The latest time and date for receipt of commitments and application forms under the Initial Placing and Offers is 5.00 p.m. on 1 June 2017. It is expected that a further announcement will be made on 2 June 2017 as to the aggregate number of New Shares to be issued under the Initial Placing and Offers. The issue of the New Shares is conditional upon the admission of the New Shares to the Official List of the UK Listing Authority and to trading on the main market of the London Stock Exchange, expected to take place on 6 June 2017.

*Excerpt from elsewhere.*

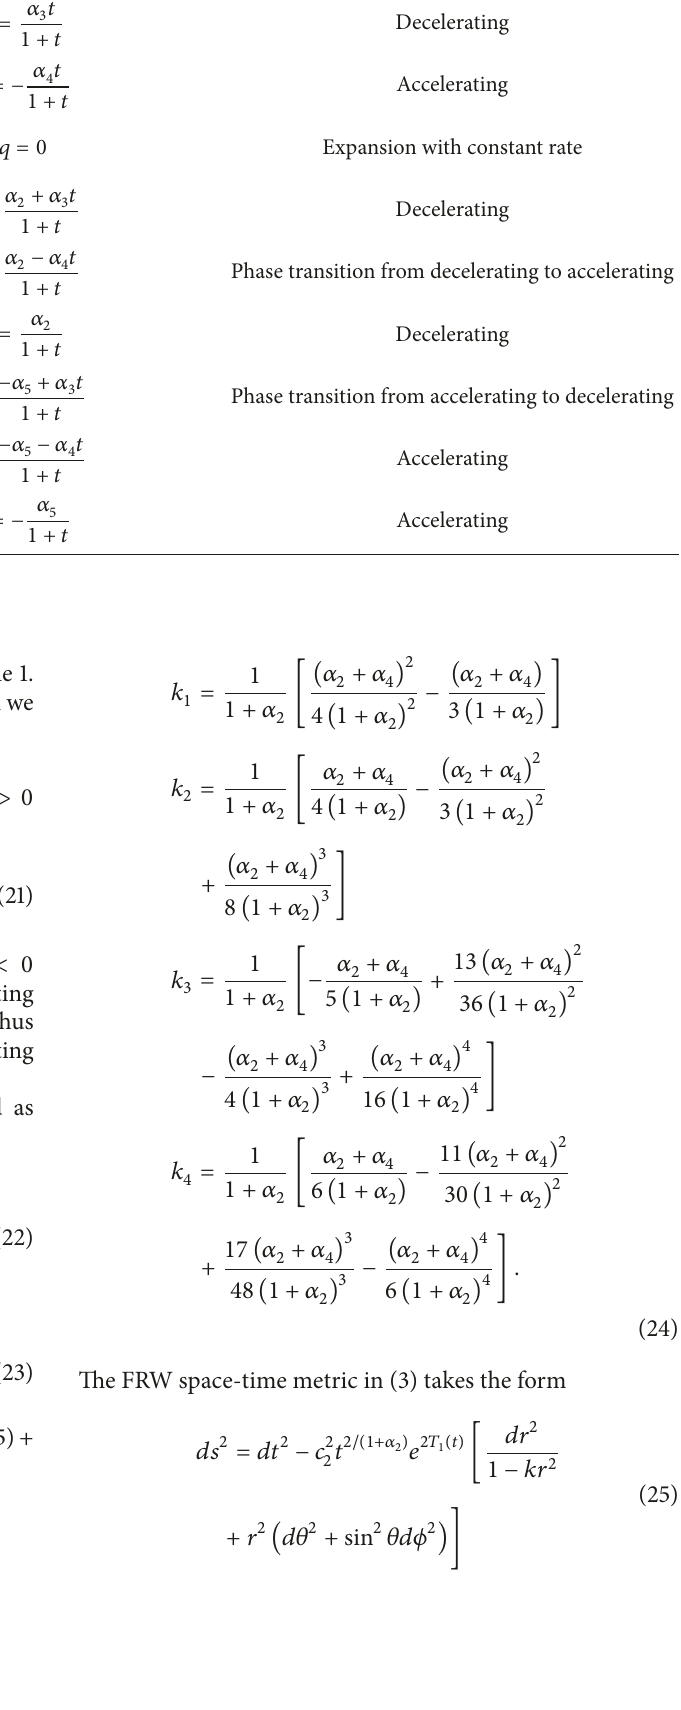
Table 1: Different forms of deceleration parameter depending on the parameters 𝛼 2 and 𝛼 3 and behaviour of cosmological models according to the deceleration parameter 𝑞 . S.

For further information please contact
Artemis Fund Managers Limited +44 (0)131 225 7300
Billy Aitken
J.P. Morgan Cazenove (Sole Bookrunner) +44 (0)20 7742 4000
William Simmonds
Anne Ross
Oliver Kenyon
Solid Solutions (Intermediaries Offer Adviser) +44 (0)20 7549 1613
Nigel Morris intermediaries@solid-solutions.co.uk
Defined terms used in this announcement have the same meanings given in the Prospectus unless the context otherwise requires.

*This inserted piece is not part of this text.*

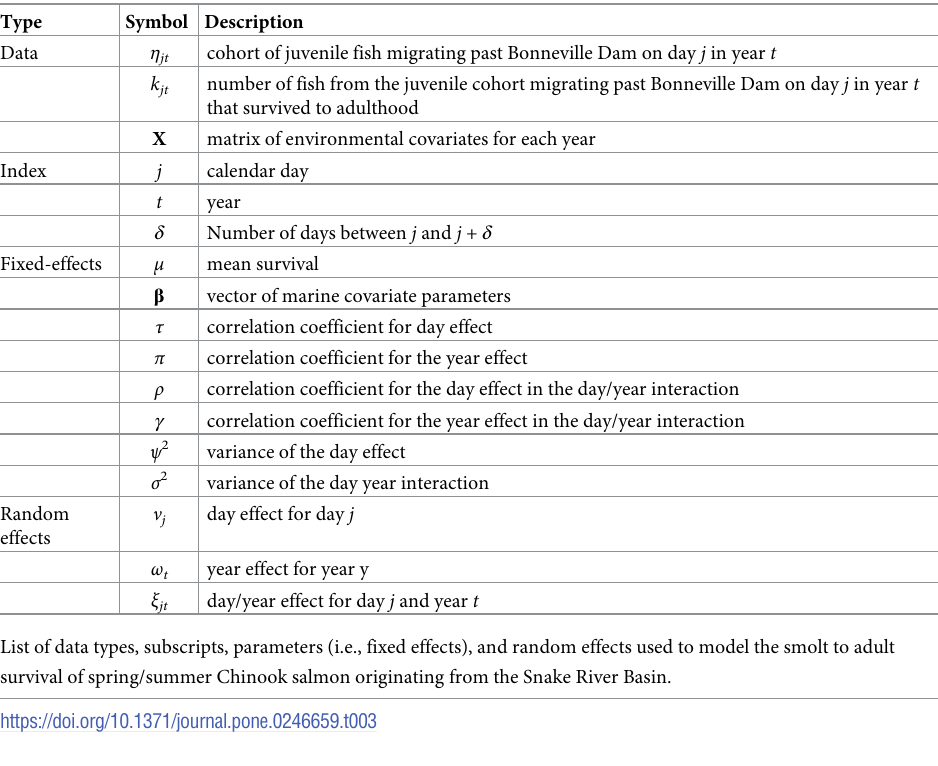
Table 3. Description of model symbols.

This announcement has been issued by and is the sole responsibility of the Company. No representation or warranty, express or implied, is or will be made as to, or in relation to, and no responsibility or liability is or will be accepted by, J.P. Morgan Cazenove or by any of its respective affiliates or agents as to or in relation to the accuracy or completeness of this announcement or any other written or oral information made available to or publicly available to any interested party or their advisers and any liability therefore is expressly disclaimed.

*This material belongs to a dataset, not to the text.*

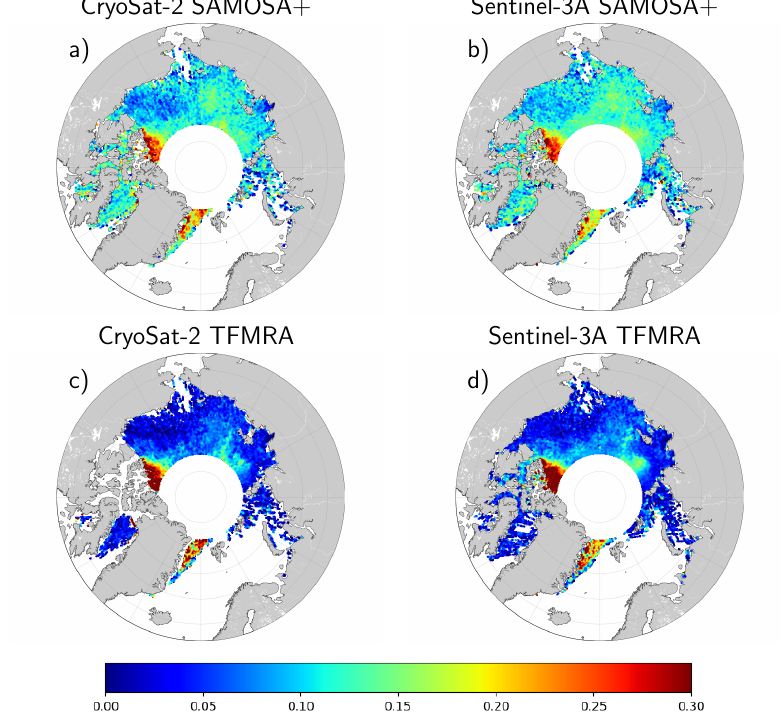
Figure 42. Comparison of sea ice freeboard measurements for December 2016. CryoSat-2 ( a , c ) and Sentienl-3A ( b , d ), and with SAMOSA+ retracker ( a , b ) and TFMRA50 ( c , d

J.P. Morgan Securities plc, which conducts its UK investment banking activities as J.P. Morgan Cazenove, is authorised by the Prudential Regulation Authority and regulated by the Financial Conduct Authority and the Prudential Regulation Authority, and is acting exclusively for the Company and no-one else in connection with the matters described in this announcement and will not be responsible to anyone other than the Company for providing the protections afforded to clients of J.P. Morgan Cazenove nor for providing advice in connection with the Placing and the contents of this announcement or any other matter referred to herein.